DATA EXTRACT ▸
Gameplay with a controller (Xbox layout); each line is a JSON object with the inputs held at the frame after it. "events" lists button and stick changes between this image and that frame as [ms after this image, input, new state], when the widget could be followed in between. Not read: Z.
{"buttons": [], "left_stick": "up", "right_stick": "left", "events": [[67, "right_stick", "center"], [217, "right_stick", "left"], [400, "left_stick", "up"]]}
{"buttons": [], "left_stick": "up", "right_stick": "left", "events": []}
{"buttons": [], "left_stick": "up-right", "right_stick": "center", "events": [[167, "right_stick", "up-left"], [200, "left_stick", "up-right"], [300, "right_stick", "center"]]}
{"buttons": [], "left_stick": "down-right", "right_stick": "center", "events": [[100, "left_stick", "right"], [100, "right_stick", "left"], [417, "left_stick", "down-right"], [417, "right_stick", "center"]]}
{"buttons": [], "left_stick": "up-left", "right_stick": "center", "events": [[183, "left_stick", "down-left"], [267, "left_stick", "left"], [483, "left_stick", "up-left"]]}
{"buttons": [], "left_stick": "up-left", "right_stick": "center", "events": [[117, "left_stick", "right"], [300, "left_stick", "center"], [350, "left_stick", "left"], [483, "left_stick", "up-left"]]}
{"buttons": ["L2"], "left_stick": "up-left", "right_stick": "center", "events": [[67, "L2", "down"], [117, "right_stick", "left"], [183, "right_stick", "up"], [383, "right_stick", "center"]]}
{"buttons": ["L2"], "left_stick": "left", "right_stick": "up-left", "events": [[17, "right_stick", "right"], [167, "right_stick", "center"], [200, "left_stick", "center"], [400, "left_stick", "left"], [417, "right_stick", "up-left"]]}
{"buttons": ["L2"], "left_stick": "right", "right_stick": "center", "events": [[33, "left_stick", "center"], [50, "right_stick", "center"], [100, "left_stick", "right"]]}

TASK DIRECTIONS ▸
Find the lines above that contain the word "down" and copy each one.

COMPLETED TASK ▸
{"buttons": [], "left_stick": "down-right", "right_stick": "center", "events": [[100, "left_stick", "right"], [100, "right_stick", "left"], [417, "left_stick", "down-right"], [417, "right_stick", "center"]]}
{"buttons": [], "left_stick": "up-left", "right_stick": "center", "events": [[183, "left_stick", "down-left"], [267, "left_stick", "left"], [483, "left_stick", "up-left"]]}
{"buttons": ["L2"], "left_stick": "up-left", "right_stick": "center", "events": [[67, "L2", "down"], [117, "right_stick", "left"], [183, "right_stick", "up"], [383, "right_stick", "center"]]}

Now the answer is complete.